Aquellos que defienden una educación humanista, no es por simple amor al arte y la cultura, sino por respeto al ser humano. La educación, entendida como una formación en todo aquello que pueda ser productivo (estudiar tal cosa o programas de estudios basados en las posibilidades de productividad para el mercado), conduce a una retroalimentación egoísta entre lo que el mercado espera del individuo y cómo vemos a los demás. La “producción de dividendos” no habla del ser humano, habla del mercado. Tal obviedad no es una ingenuidad, aunque pueda parecerlo. La consecuencia del egoísmo social, usualmente teñida de algunos mensajes solidarios tan efusivos como puntuales (puro sensacionalismo para airear las conciencias), no solamente es una sociedad menos justa, sino que encarrila las personas hacia su deshumanización.

Un solo cuento, poema, pintura o narración sobre una persona anciana que muere sola, puede conmovernos y acercarnos mucho más a la realidad que las cifras diarias sobre la pandemia. ¿Por qué este continuo y diario desfilar de cifras de las víctimas? No solamente es la transparencia de información tan manida (aunque solamente cuando conviene) sino que, sea consciente o no, intencionado o no, el mensaje transmitido es totalmente deshumanizador, impide “comprender” lo que significa una sola de los miles de muertes.

Ayer, respecto al día en que escribo el artículo, el NY Times publicaba en portada la lista, con nombres y apellidos, de las casi 100 mil víctimas en USA. Aparte de la clara intención como contrapartida a la política deshumanizadora de Trump, aunque la idea se acerca a lo anteriormente referido, no deja de ser un vano intento: esos nombres expuestos en 4 páginas son percibidos como números. No deja de ser una lista que nadie va a leer completamente absorbiendo que cada nombre es una vida perdida.

Insisto: nos humanizamos compartiendo emociones y sentimientos. Lo relevante, para comprender la magnitud de la tragedia, pasa por ser partícipe de la persona que muere sola, de sus seres queridos, sabiéndolo y sin poder acompañarla. Las cifras diarias nos alejan de tal comprensión: esas muertes no son un flujo de cifras bursátiles que suben o bajan, la pandemia no es una competición de muertes entre países o naciones peores o mejores. <<Fíjense, Francia atrapa a España y Reino Unido adelanta a Italia>>.

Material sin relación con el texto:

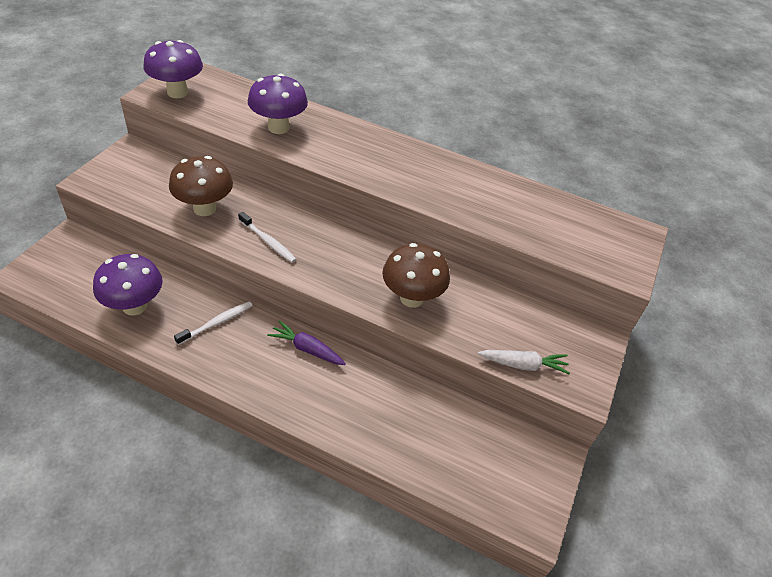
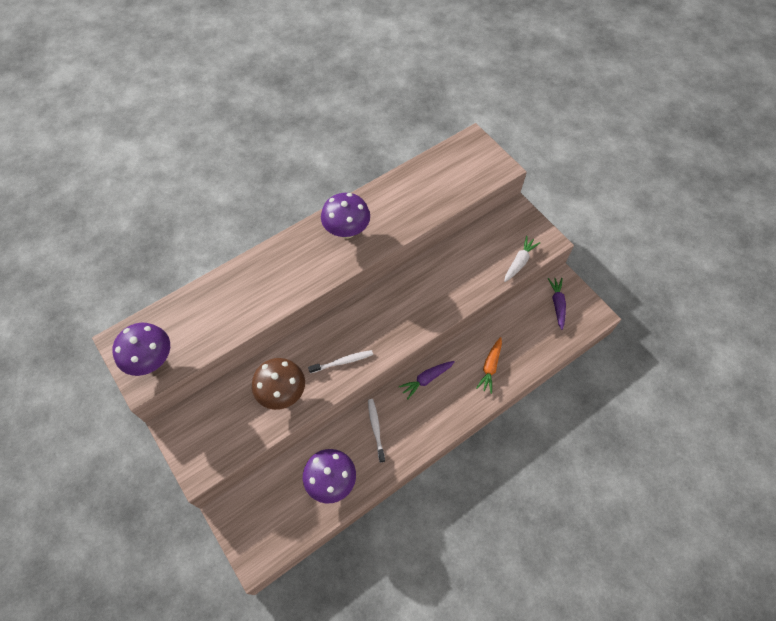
camera: 55 degrees left, 15 degrees up
purple mushroom [248,74,308,134] -> purple mushroom moved to [321,193,370,239]
brown mushroom [382,243,450,308] -> none
none -> orange carrot [476,337,502,394]
none -> purple carrot [548,278,566,330]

Los estudios de las artes y de la cultura, inútiles para el mercado, son imprescindibles para mantener esta “conciencia emocional” que permite conectar unas personas con otras, especialmente con las personas que no conocemos, que son diferentes, o que no vemos… como todos los ancianos hacinados en residencias. Sólo así se entiende que se les haya dejado, simplemente, morir. Morir asfixiados, ahogados, como si su improductividad les restase el derecho al uso del aire. Nada cambiará si no se cambia la base, pero parecemos más preocupados sobre la abertura de terrazas y bares, sobre si se reprende o no la liga de futbol (la que da dinero, no las otras) que en inyectar dinero, tiempo e ideas de cómo adaptar y mejorar la educación para que el futuro sea mejor que el odio y desprecio que vemos entre los partidos que nos representan. Bares y futbol, sí, algo tan antiguo como el pan y circo.